A bigger threat, in some cases, actually may come from within. Take the recent break-up of the West Coast-based KCET and PBS. That 40-year association will come to an end in January, after the two sides failed to reach an agreement on a reduction in dues and greater programming flexibility.
In the short term, Huntington Beach-based KOCE will become the leading PBS affiliate in Southern California, but some analysts speculate that other local stations around the country will follow KCET's lead.
“KCET’s move may just be the first of many as local stations search for new ways to be public broadcasters in the 21st century,” Glaisyer told TheWrap. “If they’re successful, KCET could totally remake public broadcasting by making it dependent on locally produced content that speaks to local issues.”
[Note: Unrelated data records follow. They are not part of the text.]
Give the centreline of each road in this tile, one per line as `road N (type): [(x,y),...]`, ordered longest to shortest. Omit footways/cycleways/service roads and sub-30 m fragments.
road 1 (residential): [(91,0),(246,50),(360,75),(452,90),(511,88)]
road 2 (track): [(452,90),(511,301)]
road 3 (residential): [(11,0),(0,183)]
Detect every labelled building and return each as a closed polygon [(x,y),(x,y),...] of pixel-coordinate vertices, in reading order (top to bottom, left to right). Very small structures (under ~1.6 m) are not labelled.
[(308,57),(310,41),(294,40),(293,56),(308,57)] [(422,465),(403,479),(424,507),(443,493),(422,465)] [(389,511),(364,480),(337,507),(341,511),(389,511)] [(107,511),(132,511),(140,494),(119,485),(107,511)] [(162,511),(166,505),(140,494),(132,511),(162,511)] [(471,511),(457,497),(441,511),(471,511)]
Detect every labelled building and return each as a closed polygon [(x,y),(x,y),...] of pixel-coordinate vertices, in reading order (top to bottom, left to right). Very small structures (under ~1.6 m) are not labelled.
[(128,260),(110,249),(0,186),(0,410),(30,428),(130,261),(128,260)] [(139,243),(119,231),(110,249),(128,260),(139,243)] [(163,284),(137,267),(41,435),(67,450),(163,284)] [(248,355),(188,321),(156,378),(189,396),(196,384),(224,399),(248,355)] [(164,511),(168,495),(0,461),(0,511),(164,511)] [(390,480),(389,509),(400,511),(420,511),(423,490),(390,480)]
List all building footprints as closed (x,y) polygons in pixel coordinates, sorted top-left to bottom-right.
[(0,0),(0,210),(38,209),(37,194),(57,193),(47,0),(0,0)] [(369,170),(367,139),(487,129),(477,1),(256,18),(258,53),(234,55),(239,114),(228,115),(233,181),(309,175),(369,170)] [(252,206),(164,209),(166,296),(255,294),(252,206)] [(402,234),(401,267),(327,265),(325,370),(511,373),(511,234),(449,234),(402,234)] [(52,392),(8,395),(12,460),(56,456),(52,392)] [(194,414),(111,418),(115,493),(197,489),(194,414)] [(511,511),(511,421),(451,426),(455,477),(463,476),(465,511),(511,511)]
Should other member stations defect, PBS will suffer a seismic financial hit. For example, the dues KCET pays programming accounts for 5 percent of the $139 million PBS receives from stations. In turn, those dues support 81 percent of the $172 million PBS spends to produce its content.
That defection could not come at a worse time. Though PBS and NPR have made strides to wean themselves off federal funding and diversify their sources of support, public money still represents a big slice of their budgets. For NPR, federal support makes up some 10 percent of its total funding, while PBS receives approximately 15 percent of its funding from the CPB.
In theory, they could redouble their appeals for corporate, viewer and listener support, but losing that money would jeopardize their ability to provide the same level of programming.
“Our community support is very strong, but the fear is that it’s not strong enough to make up for the loss in federal aide,” Rehm told TheWrap.